# [DOCUMENT PASSAGE]

The development of this study was conducted by the Cross Industry Standard Process for Data Mining (CRISP-DM) methodological approach, which is a common approach for creating data mining projects to lower costs, boost dependability, and manageability, making the data mining process more effective [27]. However, for this study, given the data in question and our main goals, we opted for a different version of this methodology consisting of 4 phases, as shown in Fig. 3: 1) Data Understanding; 2) Data Preparation; 3) Data Integration; and 4) Data Visualisation.

The data was provided by a mobile operator in Lisbon, worked in Python and visualised in Microsoft Power BI.

Fig. 3.
figure 3

Development methodology used in this paper.

3.1 Data Understanding

In order to fully understand the potential of our data and how we could optimize the added value of this study, we meticulously investigated each variable once we had collected the data for our study.

As stated previously, our main goal was understanding mobility patterns in tourists. To achieve that, the Lisbon City Council provided some data related to the mobility of people (roaming and non-roaming) in the city of Lisbon based on anonymized mobile phone data supplied by Vodafone, a British multinational telecommunications company. The data, which were collected from people who have Vodafone as a mobile carrier, was anonymized through the removal of all data related to personal information. To provide a more accurately reflection of the mobility of all the people who circulated in Lisbon between September 2021 and January 2022, Vodafone extrapolated the data, resulting in the dataset we have used (Vodafone dataset). This extrapolation was based on market share of the three operators available in Lisbon.

To get more accurate insights on the mobility of international tourists and how weather conditions change their mobility patterns, we reached out to the Portuguese Sea and Atmosphere Institute (IPMA) and requested data on the weather conditions in Lisbon between the months of September 2021 and February 2022. Therefore, there are two different datasets (Vodafone dataset and IPMA dataset), so they are addressed separately.

# [RECORDED INFORMATION]

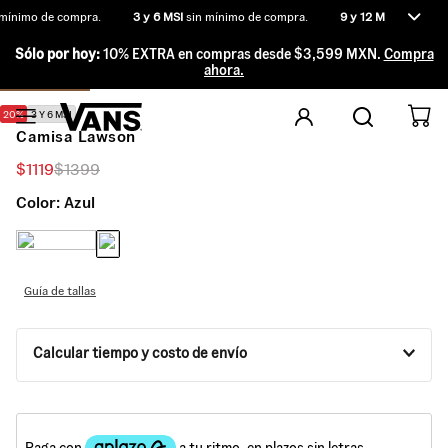
mínimo de compra.
3 y 6 MSI
sin mínimo de compra.
9 y 12 MSI
por compr
Sólo por hoy:
10% EXTRA en compras desde $3,599 MXN.
Compra
ahora.
20%
3 Y 6 MSI
Camisa Lawson
$
1119
$
1399
Color:
Azul
Guía de tallas
Calcular tiempo y costo de envío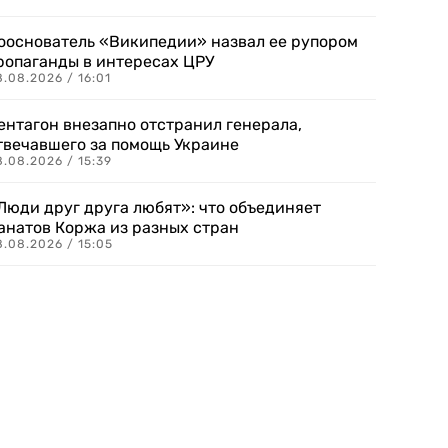
ооснователь «Википедии» назвал ее рупором
ропаганды в интересах ЦРУ
.08.2026 / 16:01
ентагон внезапно отстранил генерала,
твечавшего за помощь Украине
.08.2026 / 15:39
Люди друг друга любят»: что объединяет
анатов Коржа из разных стран
8.08.2026 / 15:05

# [WHAT YOU SHOULD DO]
Please copy out the entire passage on the study's methodology and data, word for word.

# [EXERCISE OUTPUT]
The development of this study was conducted by the Cross Industry Standard Process for Data Mining (CRISP-DM) methodological approach, which is a common approach for creating data mining projects to lower costs, boost dependability, and manageability, making the data mining process more effective [27]. However, for this study, given the data in question and our main goals, we opted for a different version of this methodology consisting of 4 phases, as shown in Fig. 3: 1) Data Understanding; 2) Data Preparation; 3) Data Integration; and 4) Data Visualisation.

The data was provided by a mobile operator in Lisbon, worked in Python and visualised in Microsoft Power BI.

Fig. 3.
figure 3

Development methodology used in this paper.

3.1 Data Understanding

In order to fully understand the potential of our data and how we could optimize the added value of this study, we meticulously investigated each variable once we had collected the data for our study.

As stated previously, our main goal was understanding mobility patterns in tourists. To achieve that, the Lisbon City Council provided some data related to the mobility of people (roaming and non-roaming) in the city of Lisbon based on anonymized mobile phone data supplied by Vodafone, a British multinational telecommunications company. The data, which were collected from people who have Vodafone as a mobile carrier, was anonymized through the removal of all data related to personal information. To provide a more accurately reflection of the mobility of all the people who circulated in Lisbon between September 2021 and January 2022, Vodafone extrapolated the data, resulting in the dataset we have used (Vodafone dataset). This extrapolation was based on market share of the three operators available in Lisbon.

To get more accurate insights on the mobility of international tourists and how weather conditions change their mobility patterns, we reached out to the Portuguese Sea and Atmosphere Institute (IPMA) and requested data on the weather conditions in Lisbon between the months of September 2021 and February 2022. Therefore, there are two different datasets (Vodafone dataset and IPMA dataset), so they are addressed separately.